Trzy tysiące litrów paliwa o wartości niemal 12 tysięcy złotych ukradli dwaj żołnierze i pracownik wojska z Białegostoku. Na gorącym uczynku złapali ich żandarmi z Mazowieckiego Oddziału Żandarmerii Wojskowej. Zatrzymanym postawiono już zarzuty kradzieży i paserstwa. – Grozi im nawet sześć lat więzienia – mówi ppłk Artur Karpienko, rzecznik Żandarmerii Wojskowej.
Śledztwo w sprawie kradzieży paliwa trwało kilka miesięcy, prowadzili je żandarmi z Mazowieckiego Oddziału Żandarmerii Wojskowej.
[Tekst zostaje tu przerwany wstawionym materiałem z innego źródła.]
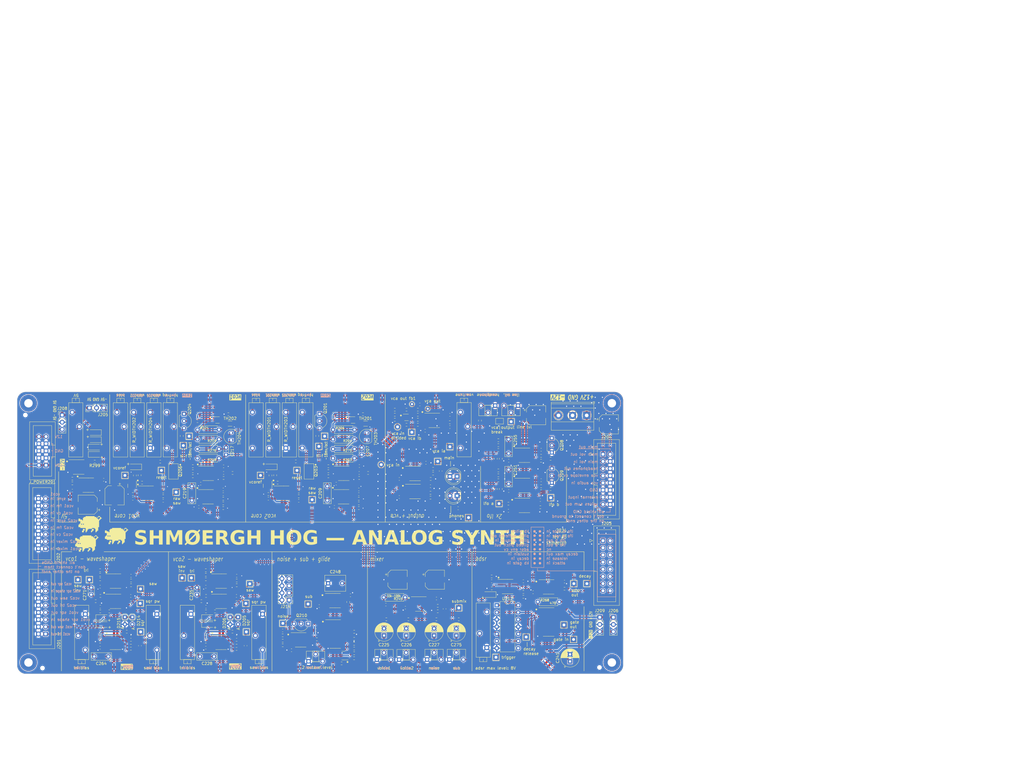
<source format=kicad_pcb>
(kicad_pcb
	(version 20240108)
	(generator "pcbnew")
	(generator_version "8.0")
	(general
		(thickness 1.6)
		(legacy_teardrops no)
	)
	(paper "User" 399.999 319.989)
	(layers
		(0 "F.Cu" signal)
		(31 "B.Cu" signal)
		(32 "B.Adhes" user "B.Adhesive")
		(33 "F.Adhes" user "F.Adhesive")
		(34 "B.Paste" user)
		(35 "F.Paste" user)
		(36 "B.SilkS" user "B.Silkscreen")
		(37 "F.SilkS" user "F.Silkscreen")
		(38 "B.Mask" user)
		(39 "F.Mask" user)
		(40 "Dwgs.User" user "User.Drawings")
		(41 "Cmts.User" user "User.Comments")
		(42 "Eco1.User" user "User.Eco1")
		(43 "Eco2.User" user "User.Eco2")
		(44 "Edge.Cuts" user)
		(45 "Margin" user)
		(46 "B.CrtYd" user "B.Courtyard")
		(47 "F.CrtYd" user "F.Courtyard")
		(48 "B.Fab" user)
		(49 "F.Fab" user)
		(50 "User.1" user)
		(51 "User.2" user)
		(52 "User.3" user)
		(53 "User.4" user)
		(54 "User.5" user)
		(55 "User.6" user)
		(56 "User.7" user)
		(57 "User.8" user)
		(58 "User.9" user)
	)
	(setup
		(stackup
			(layer "F.SilkS"
				(type "Top Silk Screen")
			)
			(layer "F.Paste"
				(type "Top Solder Paste")
			)
			(layer "F.Mask"
				(type "Top Solder Mask")
				(thickness 0.01)
			)
			(layer "F.Cu"
				(type "copper")
				(thickness 0.035)
			)
			(layer "dielectric 1"
				(type "core")
				(thickness 1.51)
				(material "FR4")
				(epsilon_r 4.5)
				(loss_tangent 0.02)
			)
			(layer "B.Cu"
				(type "copper")
				(thickness 0.035)
			)
			(layer "B.Mask"
				(type "Bottom Solder Mask")
				(thickness 0.01)
			)
			(layer "B.Paste"
				(type "Bottom Solder Paste")
			)
			(layer "B.SilkS"
				(type "Bottom Silk Screen")
			)
			(copper_finish "None")
			(dielectric_constraints no)
		)
		(pad_to_mask_clearance 0)
		(allow_soldermask_bridges_in_footprints no)
		(grid_origin 29 163)
		(pcbplotparams
			(layerselection 0x00210fc_ffffffff)
			(plot_on_all_layers_selection 0x0000000_00000000)
			(disableapertmacros no)
			(usegerberextensions yes)
			(usegerberattributes no)
			(usegerberadvancedattributes no)
			(creategerberjobfile no)
			(dashed_line_dash_ratio 12.000000)
			(dashed_line_gap_ratio 3.000000)
			(svgprecision 4)
			(plotframeref no)
			(viasonmask no)
			(mode 1)
			(useauxorigin no)
			(hpglpennumber 1)
			(hpglpenspeed 20)
			(hpglpendiameter 15.000000)
			(pdf_front_fp_property_popups yes)
			(pdf_back_fp_property_popups yes)
			(dxfpolygonmode yes)
			(dxfimperialunits yes)
			(dxfusepcbnewfont yes)
			(psnegative no)
			(psa4output no)
			(plotreference yes)
			(plotvalue yes)
			(plotfptext yes)
			(plotinvisibletext no)
			(sketchpadsonfab no)
			(subtractmaskfromsilk yes)
			(outputformat 4)
			(mirror no)
			(drillshape 0)
			(scaleselection 1)
			(outputdirectory "pdf/")
		)
	)
	(net 0 "")
	(net 1 "GND")
	(net 2 "VCO2_CV")
	(net 3 "+12V")
	(net 4 "-12V")
	(net 5 "Net-(C207-Pad2)")
	(net 6 "/VCO 2/I_REF")
	(net 7 "Net-(C208-Pad2)")
	(net 8 "/VCO 2/RAW_SAW")
	(net 9 "Net-(U203-+)")
	(net 10 "Net-(Q203-G)")
	(net 11 "VCO1_CV")
	(net 12 "Net-(C217-Pad2)")
	(net 13 "/VCO/I_REF")
	(net 14 "Net-(C218-Pad2)")
	(net 15 "Net-(Q205-C2)")
	(net 16 "/VCO/RAW_SAW")
	(net 17 "Net-(U206-+)")
	(net 18 "Net-(Q206-G)")
	(net 19 "Net-(C225-Pad1)")
	(net 20 "Net-(C225-Pad2)")
	(net 21 "Net-(C226-Pad1)")
	(net 22 "Net-(C226-Pad2)")
	(net 23 "Net-(C227-Pad1)")
	(net 24 "Net-(C227-Pad2)")
	(net 25 "/VCO2 Waveshapers/SAW_INV")
	(net 26 "VCO2_TRI")
	(net 27 "Net-(U211A--)")
	(net 28 "Net-(U210B--)")
	(net 29 "VCO2_SQR")
	(net 30 "Net-(C240-Pad1)")
	(net 31 "Net-(U215-S3)")
	(net 32 "Net-(Q202-C2)")
	(net 33 "Net-(U214B-+)")
	(net 34 "GLIDE_AMOUNT")
	(net 35 "/Buffers/LFO_B_IN")
	(net 36 "/VCO1 Waveshapers/SAW_INV")
	(net 37 "Net-(C273-Pad1)")
	(net 38 "Net-(D203-K)")
	(net 39 "+5C")
	(net 40 "Net-(U219A--)")
	(net 41 "/Buffers/LFO_A_IN")
	(net 42 "Net-(U220A--)")
	(net 43 "-5V")
	(net 44 "Net-(D216-K)")
	(net 45 "Net-(Q201-E)")
	(net 46 "Net-(Q201-B)")
	(net 47 "Net-(Q210-E)")
	(net 48 "Net-(Q202-E1)")
	(net 49 "Net-(Q202-B1)")
	(net 50 "Net-(D212-K)")
	(net 51 "Net-(R203-Pad2)")
	(net 52 "VCO1_TRI")
	(net 53 "Net-(U202B--)")
	(net 54 "Net-(U227A--)")
	(net 55 "Net-(U226B--)")
	(net 56 "VCO1_SQR")
	(net 57 "VCO2_SYNC")
	(net 58 "Net-(C274-Pad1)")
	(net 59 "VCO2_SAW")
	(net 60 "Net-(D205-K)")
	(net 61 "Net-(D207-K)")
	(net 62 "Net-(D205-A)")
	(net 63 "KB_GATE")
	(net 64 "Net-(D208-A)")
	(net 65 "Net-(D209-A)")
	(net 66 "Net-(D210-K)")
	(net 67 "Net-(D211-K)")
	(net 68 "VCO1_SAW")
	(net 69 "Net-(D214-K)")
	(net 70 "Net-(D214-A)")
	(net 71 "MAIN_VOL_MAX")
	(net 72 "VCO1_AUDIO")
	(net 73 "VCO1_FM")
	(net 74 "VCO1_SQR_SHAPE")
	(net 75 "VCO2_FM")
	(net 76 "NOISE")
	(net 77 "KB_PITCH")
	(net 78 "ADSR_ENV_CV")
	(net 79 "PITCH_BUFFERED")
	(net 80 "DECAY_MAX")
	(net 81 "GLIDED_PITCH")
	(net 82 "LFO_A_RATE")
	(net 83 "DECAY")
	(net 84 "SUSTAIN")
	(net 85 "LFO_A")
	(net 86 "RELEASE")
	(net 87 "LFO_B")
	(net 88 "SUBMIX")
	(net 89 "VCA_AUDIO_IN")
	(net 90 "VCA_ENV_CV")
	(net 91 "MAIN_OUT")
	(net 92 "HEADPHONES")
	(net 93 "/VCO 2/HI_FREQ_COMP")
	(net 94 "Net-(Q204-E)")
	(net 95 "Net-(Q204-B)")
	(net 96 "/VCO/HI_FREQ_COMP")
	(net 97 "Net-(Q205-E1)")
	(net 98 "Net-(Q205-B1)")
	(net 99 "Net-(Q207-E1)")
	(net 100 "Net-(Q207-B1)")
	(net 101 "Net-(Q207-C2)")
	(net 102 "Net-(Q207-C1)")
	(net 103 "Net-(Q208-C)")
	(net 104 "Net-(Q208-B)")
	(net 105 "Net-(Q209-C)")
	(net 106 "Net-(Q209-B)")
	(net 107 "unconnected-(Q210-C-Pad1)")
	(net 108 "Net-(Q210-B)")
	(net 109 "/VCO 2/CV_INT")
	(net 110 "Net-(R206-Pad2)")
	(net 111 "Net-(R210-Pad2)")
	(net 112 "/VCO/CV_INT")
	(net 113 "Net-(R218-Pad2)")
	(net 114 "Net-(R221-Pad2)")
	(net 115 "Net-(R225-Pad2)")
	(net 116 "Net-(R235-Pad2)")
	(net 117 "Net-(R237-Pad2)")
	(net 118 "Net-(U207A--)")
	(net 119 "Net-(U207A-+)")
	(net 120 "/Output/AUDIO_IN")
	(net 121 "Net-(U208B--)")
	(net 122 "Net-(U209A--)")
	(net 123 "Net-(R249-Pad2)")
	(net 124 "Net-(R253-Pad2)")
	(net 125 "Net-(U209B--)")
	(net 126 "Net-(R257-Pad2)")
	(net 127 "Net-(U210A-+)")
	(net 128 "Net-(R260-Pad1)")
	(net 129 "Net-(U213A--)")
	(net 130 "Net-(U215-B1)")
	(net 131 "Net-(U214B--)")
	(net 132 "Net-(U217B--)")
	(net 133 "MAIN_VOL_IN")
	(net 134 "Net-(U216B--)")
	(net 135 "Net-(U216A--)")
	(net 136 "Net-(R277-Pad2)")
	(net 137 "Net-(U219A-+)")
	(net 138 "Net-(U220A-+)")
	(net 139 "Net-(R288-Pad1)")
	(net 140 "Net-(R289-Pad1)")
	(net 141 "Net-(U219B-+)")
	(net 142 "Net-(U220B-+)")
	(net 143 "Net-(U221A--)")
	(net 144 "Net-(U221B--)")
	(net 145 "Net-(U222A--)")
	(net 146 "Net-(U223A--)")
	(net 147 "Net-(U225A--)")
	(net 148 "Net-(R303-Pad2)")
	(net 149 "Net-(R307-Pad2)")
	(net 150 "Net-(U225B--)")
	(net 151 "Net-(R311-Pad2)")
	(net 152 "Net-(U226A-+)")
	(net 153 "Net-(R314-Pad1)")
	(net 154 "Net-(D217-K)")
	(net 155 "Net-(RV_ADSR_MAX_VOLTAGE201-Pad2)")
	(net 156 "Net-(U216A-+)")
	(net 157 "Net-(U224-ADJ)")
	(net 158 "Net-(U203-BAL)")
	(net 159 "Net-(U205B--)")
	(net 160 "Net-(U206-BAL)")
	(net 161 "Net-(U212-Pad1)")
	(net 162 "Net-(U215-S2)")
	(net 163 "Net-(U212-Pad10)")
	(net 164 "Net-(U215-B0)")
	(net 165 "unconnected-(U215-S1-Pad11)")
	(net 166 "unconnected-(U215-A0-Pad12)")
	(net 167 "unconnected-(U215-A1-Pad13)")
	(net 168 "unconnected-(U215-A-Pad14)")
	(net 169 "Net-(U217A--)")
	(net 170 "Net-(U222B--)")
	(net 171 "Net-(U223B--)")
	(net 172 "unconnected-(U224-NC-Pad1)")
	(net 173 "unconnected-(U224-NC-Pad2)")
	(net 174 "unconnected-(U224-NC-Pad3)")
	(net 175 "unconnected-(U224-NC-Pad6)")
	(net 176 "unconnected-(U224-NC-Pad7)")
	(net 177 "Net-(C275-Pad1)")
	(net 178 "Net-(C275-Pad2)")
	(net 179 "VCO1_SYNC")
	(net 180 "VCO2_SQR_SHAPE")
	(net 181 "VCO2_AUDIO")
	(net 182 "EXTERNAL_INPUT")
	(net 183 "NOISE_AUDIO")
	(net 184 "SUB")
	(net 185 "SUB_AUDIO")
	(net 186 "/VCA/VCA_AUDIO_OUT")
	(net 187 "Net-(Q212-B)")
	(net 188 "Net-(Q212-C)")
	(net 189 "Net-(Q213-B)")
	(net 190 "Net-(Q213-C)")
	(net 191 "Net-(Q214-B)")
	(net 192 "Net-(Q214-C)")
	(net 193 "Net-(R204-Pad1)")
	(net 194 "Net-(R219-Pad1)")
	(net 195 "Net-(R318-Pad1)")
	(net 196 "Net-(R319-Pad1)")
	(net 197 "Net-(U228-Reset)")
	(net 198 "Net-(R333-Pad1)")
	(net 199 "Net-(U228-Q0)")
	(net 200 "Net-(R336-Pad2)")
	(net 201 "Net-(U228-Q1)")
	(net 202 "unconnected-(U228-Q11-Pad1)")
	(net 203 "unconnected-(U228-Q5-Pad2)")
	(net 204 "unconnected-(U228-Q4-Pad3)")
	(net 205 "unconnected-(U228-Q6-Pad4)")
	(net 206 "unconnected-(U228-Q3-Pad5)")
	(net 207 "unconnected-(U228-Q2-Pad6)")
	(net 208 "unconnected-(U228-Q8-Pad12)")
	(net 209 "unconnected-(U228-Q7-Pad13)")
	(net 210 "unconnected-(U228-Q9-Pad14)")
	(net 211 "unconnected-(U228-Q10-Pad15)")
	(net 212 "ATTACK")
	(net 213 "unconnected-(J203-Pin_10-Pad10)")
	(net 214 "Net-(C282-Pad2)")
	(net 215 "Net-(C284-Pad2)")
	(net 216 "Net-(D_NEGATIVE_LIMITER201-K)")
	(net 217 "Net-(R271-Pad2)")
	(net 218 "Net-(R272-Pad1)")
	(net 219 "LFO_B_RATE")
	(footprint "TestPoint:TestPoint_THTPad_2.0x2.0mm_Drill1.0mm" (layer "F.Cu") (at 169.030685 177.292))
	(footprint "Potentiometer_THT:Potentiometer_Bourns_3006P_Horizontal" (layer "F.Cu") (at 186.302685 182.88 -90))
	(footprint "Capacitor_THT:CP_Radial_D6.3mm_P2.50mm" (layer "F.Cu") (at 176.936436 249.428 90))
	(footprint "Resistor_SMD:R_0603_1608Metric" (layer "F.Cu") (at 176.574 191.956 180))
	(footprint "Capacitor_SMD:C_0603_1608Metric" (layer "F.Cu") (at 80.806021 201.642814 180))
	(footprint "Capacitor_SMD:C_0603_1608Metric" (layer "F.Cu") (at 102.235621 189.416))
	(footprint "Resistor_SMD:R_0603_1608Metric" (layer "F.Cu") (at 105.410621 191.749614 180))
	(footprint "Resistor_SMD:R_0603_1608Metric" (layer "F.Cu") (at 218.254285 197.445566))
	(footprint "Shmoergh_Custom_Footprints:R_Axial_DIN0207_L6.3mm_D2.5mm_P7.62mm_Horizontal" (layer "F.Cu") (at 213.723419 237.4522))
	(footprint "Resistor_SMD:R_0603_1608Metric" (layer "F.Cu") (at 58.423344 226.252223 180))
	(footprint "Capacitor_SMD:C_0603_1608Metric" (layer "F.Cu") (at 203.295285 205.155524))
	(footprint "Capacitor_THT:C_Rect_L7.0mm_W2.5mm_P5.00mm" (layer "F.Cu") (at 61.342459 256.8702 180))
	(footprint "Capacitor_SMD:C_0603_1608Metric" (layer "F.Cu") (at 69.383144 228.233423))
	(footprint "Resistor_SMD:R_0603_1608Metric" (layer "F.Cu") (at 102.108621 204.2034))
	(footprint "MountingHole:MountingHole_2.1mm" (layer "F.Cu") (at 31.9024 171.196))
	(footprint "Resistor_SMD:R_0603_1608Metric" (layer "F.Cu") (at 135.49548 178.605014 -90))
	(footprint "Diode_SMD:D_SOD-123" (layer "F.Cu") (at 56.6176 185.1406))
	(footprint "Capacitor_SMD:C_0603_1608Metric" (layer "F.Cu") (at 164.573485 200.279))
	(footprint "Potentiometer_THT:Potentiometer_ACP_CA6-H2,5_Horizontal" (layer "F.Cu") (at 206.709685 167.839 -90))
	(footprint "Resistor_SMD:R_0603_1608Metric" (layer "F.Cu") (at 58.435544 229.503423 180))
	(footprint "Shmoergh_Custom_Footprints:R_Axial_DIN0207_L6.3mm_D2.5mm_P7.62mm_Horizontal" (layer "F.Cu") (at 148.68308 179.811614 180))
	(footprint "TestPoint:TestPoint_THTPad_2.0x2.0mm_Drill1.0mm" (layer "F.Cu") (at 199.967885 202.615524))
	(footprint "Capacitor_SMD:C_0603_1608Metric" (layer "F.Cu") (at 106.883645 228.233423))
	(footprint "Resistor_SMD:R_0603_1608Metric" (layer "F.Cu") (at 148.577471 248.0818))
	(footprint "Resistor_SMD:R_0603_1608Metric" (layer "F.Cu") (at 118.87148 192.625814 90))
	(footprint "Package_TO_SOT_THT:TO-92L_Inline_Wide" (layer "F.Cu") (at 136.29508 170.784614 -90))
	(footprint "Resistor_SMD:R_0603_1608Metric" (layer "F.Cu") (at 103.93 170.874))
	(footprint "Capacitor_THT:CP_Radial_D6.3mm_P2.50mm" (layer "F.Cu") (at 225.171 258.61138 90))
	(footprint "Capacitor_SMD:C_0603_1608Metric" (layer "F.Cu") (at 128.90448 196.689814))
	(footprint "Package_TO_SOT_THT:TO-92L_Inline_Wide" (layer "F.Cu") (at 218.693285 190.145766 -90))
	(footprint "TestPoint:TestPoint_THTPad_2.0x2.0mm_Drill1.0mm" (layer "F.Cu") (at 110.31296 248.1326))
	(footprint "Resistor_SMD:R_0603_1608Metric"
		(layer "F.Cu")
		(uuid "1960502e-59be-4a45-9b4e-626a03c441c1")
		(at 72.424021 192.562814 -90)
		(descr "Resistor SMD 0603 (1608 Metric), square (rectangular) end terminal, IPC_7351 nominal, (Body size source: IPC-SM-782 page 72, https://www.pcb-3d.com/wordpress/wp-content/uploads/ipc-sm-782a_amendment_1_and_2.pdf), generated with kicad-footprint-generator")
		(tags "resistor")
		(property "Reference" "R329"
			(at 0 -1.43 90)
			(layer "F.SilkS")
			(hide yes)
			(uuid "7443d740-2f20-46ff-8ea1-6387dc5a9a99")
			(effects
				(font
					(size 1 1)
					(thickness 0.15)
				)
			)
		)
		(property "Value" "100k"
			(at 0 1.43 90)
			(layer "F.Fab")
			(uuid "ebd7f71d-770f-43f3-9e95-3d27e4e5cfb9")
			(effects
				(font
					(size 1 1)
					(thickness 0.15)
				)
			)
		)
		(property "Footprint" ""
			(at 0 0 -90)
			(layer "F.Fab")
			(hide yes)
			(uuid "b735af16-d855-4e6e-9084-c777f722adce")
			(effects
				(font
					(size 1.27 1.27)
					(thickness 0.15)
				)
			)
		)
		(property "Datasheet" ""
			(at 0 0 -90)
			(layer "F.Fab")
			(hide yes)
			(uuid "89e6542d-833b-4947-ab03-addf2dbeb82a")
			(effects
				(font
					(size 1.27 1.27)
					(thickness 0.15)
				)
			)
		)
		(property "Description" "Resistor"
			(at 0 0 -90)
			(layer "F.Fab")
			(hide yes)
			(uuid "72a9e5ce-25aa-49cd-a54c-aef416e9e014")
			(effects
				(font
					(size 1.27 1.27)
					(thickness 0.15)
				)
			)
		)
		
... [3409382 chars truncated]
</source>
Zatrzymanych zostało dwóch żandarmów z Wydziału ŻW w Białymstoku oraz pracownik cywilny z 25 Wojskowego Oddziału Gospodarczego w Białymstoku. – Ustalono, że żołnierze przyjmowali paliwo właśnie od niego – mówi ppłk Artur Karpienko. – Łącznie ukradli 3000 litrów oleju napędowego o wartości nie mniejszej niż 11 910 złotych i następnie przekazali je nieustalonej osobie – dodaje rzecznik.
Zatrzymanym żołnierzom i pracownikowi wojska postawiono już zarzuty: kradzieży, za którą grozi od 6 miesięcy do 6 lat pozbawienia wolności, oraz paserstwa, karanego od 3 do 5 lat pozbawienia wolności. Żołnierze znajdują się w Izbie Zatrzymań Wydziału Żandarmerii Wojskowej w Bemowie Piskim. – Sprawę i zgromadzone materiały przekazano do Działu Wojskowego Prokuratury Rejonowej Olsztyn-Południe w Olsztynie – informuje ppłk Karpienko.